The biggest impact the web and the Internet has had on society can be described using one word: "social". Social computing, social networking, social software, social media – the list goes on. The ability for humans to connect sounds simple, but it’s literally shaking up entire industries. With the rise of mass collaboration however, there has been the creation of a new class of denizen.

Social melebrities
Social media is a broad-based buzz word now becoming mainstream, to describe technologies that enables many-to-many communication between humans. A defining characteristic of social media is that it’s a public discussion. It’s like having a conversation with someone around a water cooler and the people sitting nearby join in on the conversation. Although the message is directed to one specific entity, that same message can be seen by people not originally intended to get the message.

Enter the social melebrity: a social media celebrity. They are people aware of how others can see their message, and consequently, modify their behaviour accordingly.

Celebrity

The problem with social melebrities. As someone becomes more engaged in "social media", a natural fact that emerges is that you become better known. People will subscribe to your content and communications, which in turn creates this sense of self-importance. It implies if people are watching you then therefore you are influential.

An externality of this process however is arrogance. It feeds into the day-to-day language of people, and creates unhealthy behaviours. Like the obsession of people getting more followers on a site like Twitter, is really a symptom of someone chasing for influence to feed their insecurity that they somehow matter.

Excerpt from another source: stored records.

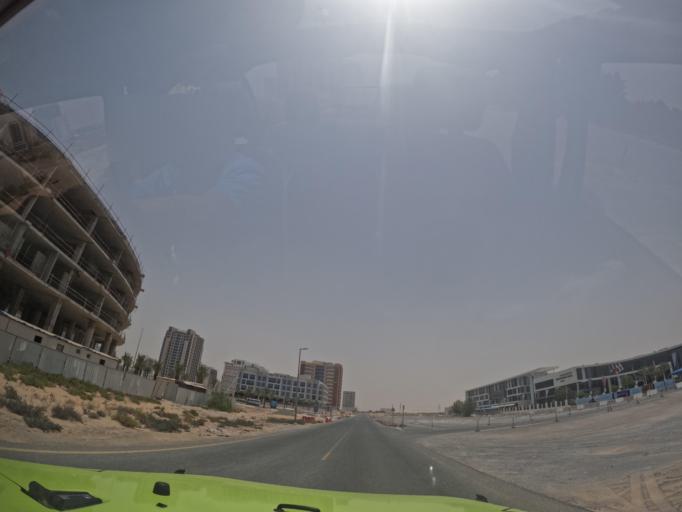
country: AE
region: Dubai
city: Dubai
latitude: 25.0907
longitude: 55.3759
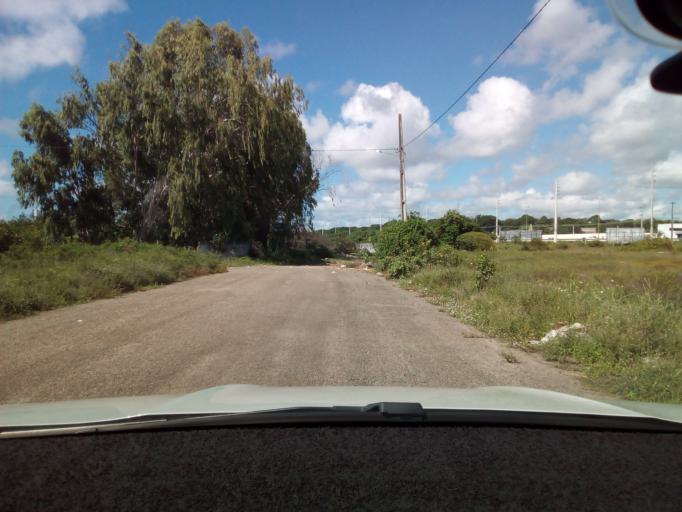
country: BR
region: Paraiba
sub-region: Joao Pessoa
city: Joao Pessoa
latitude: -7.0559
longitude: -34.8496
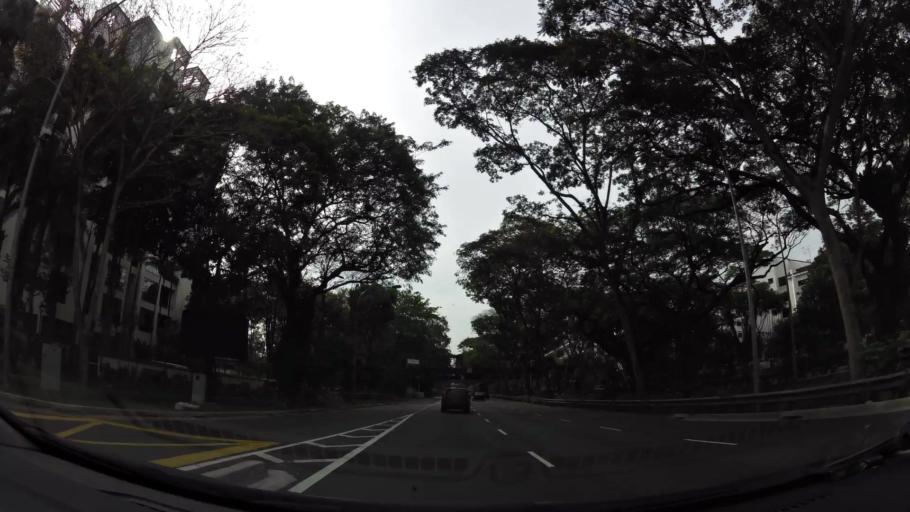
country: SG
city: Singapore
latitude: 1.3363
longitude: 103.7821
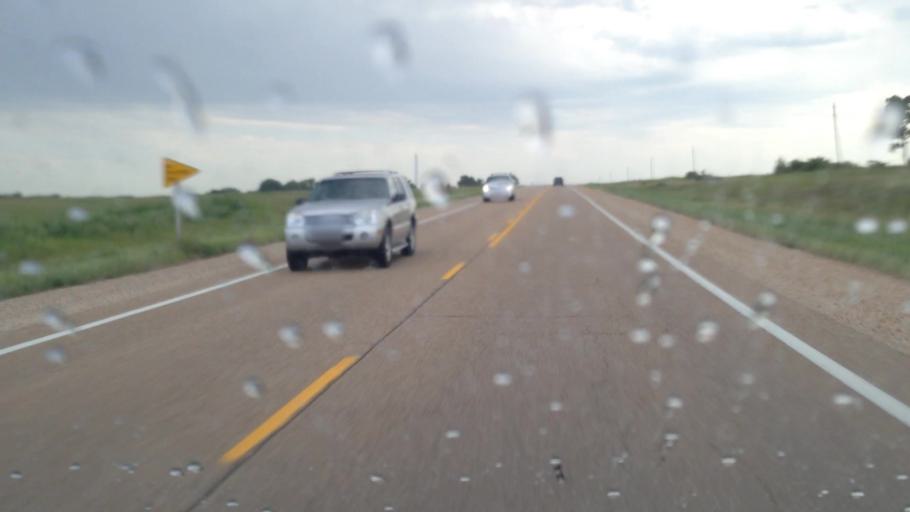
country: US
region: Kansas
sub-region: Coffey County
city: Burlington
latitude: 38.1467
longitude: -95.7392
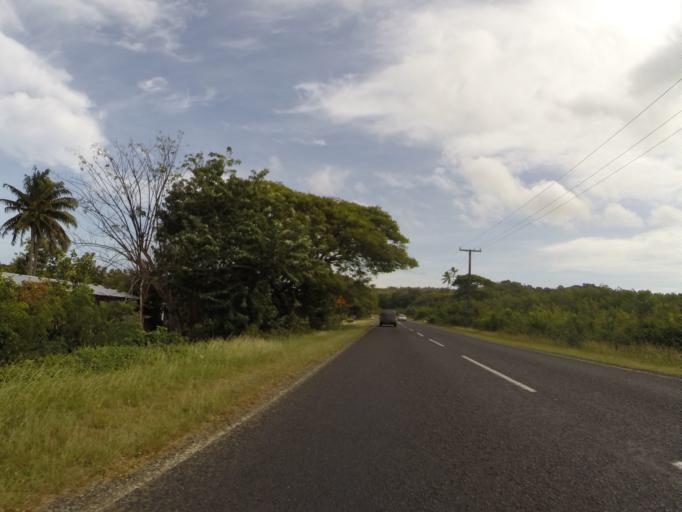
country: FJ
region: Western
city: Nadi
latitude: -18.1525
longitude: 177.4446
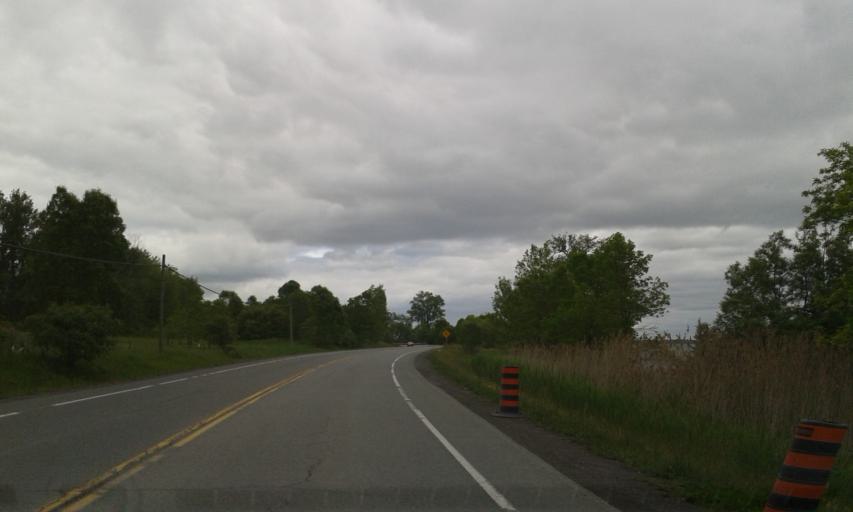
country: CA
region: Ontario
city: Skatepark
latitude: 44.1665
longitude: -76.7978
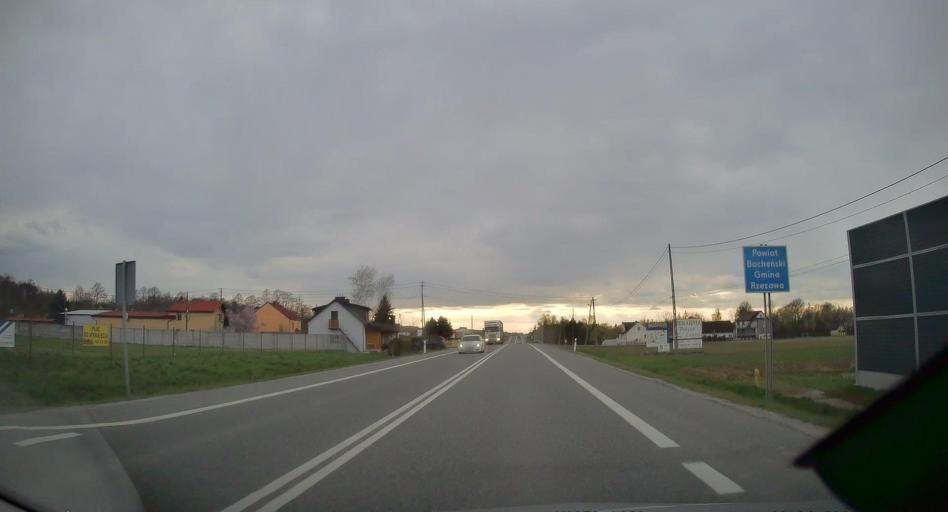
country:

Extending Twitter as the casestudy,
– most people that follow you are spam and inactive accounts. That growing number of followers doesn’t mean anything. That’s not influence.
– Most people that use Twitter have a job. That means, they cannot physically track every Tweet and at the same time be productive. In other words, if they are people that are doing amazing things in this world, they haven’t got time to track everything you say all the time. That’s not influence.

Arrogance

Remind yourself that you’re unique – just like everyone else. Once you delve into this world, just assume you are going to get a lot more exposure of your personal brand. Good on you if you do – but remember, it doesn’t matter. Real influence comes from the types of people that follow you, not from the amount of people that follow you (and following can vary in itself depending how how engaged they are in you). There’s no easy metric to determine "real" influence or reach, but there’s a lesson in that nevertheless: drop the arrogance. You might be famous now – but so is everyone else.